* [Exercise set]
1. Transcribe the study summary on ODE solving schemes word for word, everything from "Purpose of the" down to "generating simulation code.".
2. Go on with the summary of the study on code generation for ODE solving schemes, picking up after its final line.

-- Document extract follows --

Purpose of the Study:

  • To develop an XML-based description language for ODE solving schemes.
  • To propose a code generation system for biological function simulations that easily integrates various ODE solving schemes.
  • To enhance the flexibility and efficiency of biological model simulations.

Main Methods:

  • Defined an XML-based language for describing ODE solving schemes.
  • Developed a two-stage code generation system: first, generating equations relating time t to t + Δt, and second, generating simulation code.
  • Simulated the FitzHugh-Nagumo (FHN) and Luo-Rudy 1991 models using various ODE solving schemes.
  • Evaluated calculation accuracy and performance, including parallel execution on a GPU.

Main Results:

  • The system successfully generated biological simulation programs with various ODE solving schemes.

-- Document extract concluded --
-- Data follows --

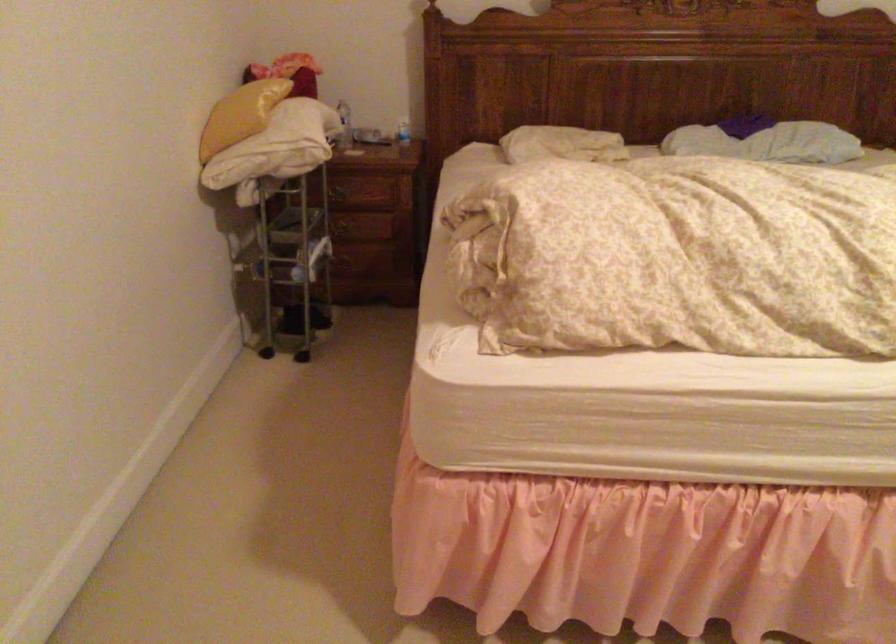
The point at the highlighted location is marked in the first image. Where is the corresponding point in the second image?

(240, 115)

-- Data concluded --

* [Responses by task]
1.
Purpose of the Study:

  • To develop an XML-based description language for ODE solving schemes.
  • To propose a code generation system for biological function simulations that easily integrates various ODE solving schemes.
  • To enhance the flexibility and efficiency of biological model simulations.

Main Methods:

  • Defined an XML-based language for describing ODE solving schemes.
  • Developed a two-stage code generation system: first, generating equations relating time t to t + Δt, and second, generating simulation code.

2.
  • FHN model simulations showed good qualitative and quantitative agreement with theoretical predictions.
  • Luo-Rudy 1991 model simulation achieved first-order precision.
  • Parallel GPU execution of the generated code resulted in a 50x speedup in calculation time.

Conclusions:

  • The proposed system facilitates the flexible construction of code generation modules for complex biological models.
  • The system enables efficient and accurate biological function simulations by allowing easy integration of diverse ODE solving schemes.
  • GPU acceleration significantly enhances the computational performance of biological simulations.